AMD’s shares are extremely volatile and have had 38 moves greater than 5% over the last year. In that context, today’s move indicates the market considers this news meaningful but not something that would fundamentally change its perception of the business.

The previous big move we wrote about was 2 days ago when the stock gained 8% on the news that traders positioned ahead of Nvidia's fiscal Q1 earnings. 

Nvidia accounted for a significant percentage of the S&P 500's gains heading into the announcement, making the print the binary catalyst for the entire AI-infrastructure complex — networking ASICs, connectivity silicon, memory, and packaging all move together on the read-through. 

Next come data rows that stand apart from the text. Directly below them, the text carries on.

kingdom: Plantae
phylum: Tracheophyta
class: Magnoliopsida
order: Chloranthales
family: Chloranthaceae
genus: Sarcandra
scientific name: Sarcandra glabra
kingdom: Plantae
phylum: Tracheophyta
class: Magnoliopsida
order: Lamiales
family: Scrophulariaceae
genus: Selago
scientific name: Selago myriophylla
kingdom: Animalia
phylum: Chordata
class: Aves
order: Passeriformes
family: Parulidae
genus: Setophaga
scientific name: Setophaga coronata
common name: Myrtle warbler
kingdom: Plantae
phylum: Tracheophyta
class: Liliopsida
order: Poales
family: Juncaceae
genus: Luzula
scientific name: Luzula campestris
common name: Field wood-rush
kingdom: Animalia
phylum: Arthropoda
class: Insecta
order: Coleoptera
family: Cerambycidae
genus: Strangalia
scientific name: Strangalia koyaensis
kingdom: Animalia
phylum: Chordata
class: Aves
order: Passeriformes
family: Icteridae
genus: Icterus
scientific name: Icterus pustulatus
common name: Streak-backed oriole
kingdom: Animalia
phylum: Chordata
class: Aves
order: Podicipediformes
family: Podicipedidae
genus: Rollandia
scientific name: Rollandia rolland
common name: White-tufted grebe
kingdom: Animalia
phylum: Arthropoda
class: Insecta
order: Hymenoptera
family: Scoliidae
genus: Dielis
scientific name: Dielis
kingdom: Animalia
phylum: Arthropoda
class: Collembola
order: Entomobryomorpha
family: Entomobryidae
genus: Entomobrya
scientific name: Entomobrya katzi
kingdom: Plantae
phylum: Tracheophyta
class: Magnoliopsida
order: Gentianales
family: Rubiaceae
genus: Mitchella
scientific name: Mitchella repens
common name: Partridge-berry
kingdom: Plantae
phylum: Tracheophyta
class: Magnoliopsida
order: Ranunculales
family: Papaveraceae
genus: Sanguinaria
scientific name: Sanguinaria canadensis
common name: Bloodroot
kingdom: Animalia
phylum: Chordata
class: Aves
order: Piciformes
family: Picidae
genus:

Falling oil prices also supported the bullish sentiment. Semis carry arguably the longest-dated cash flows in the equity market because most of their value sits in 2027–2030 AI capex, not in the current quarter. When Brent crude drops 5.21% (like it did during the session), expected inflation falls, the Fed gets more room to cut, and the discount rate applied to those distant cash flows compresses. A small rate move produces an outsized stock move, which is why a 5% oil decline can power 8%+ chip rallies on the same day.

AMD is up 110% since the beginning of the year, and at $469.43 per share, has set a new 52-week high. Investors who bought $1,000 worth of AMD’s shares 5 years ago would now be looking at an investment worth $6,062.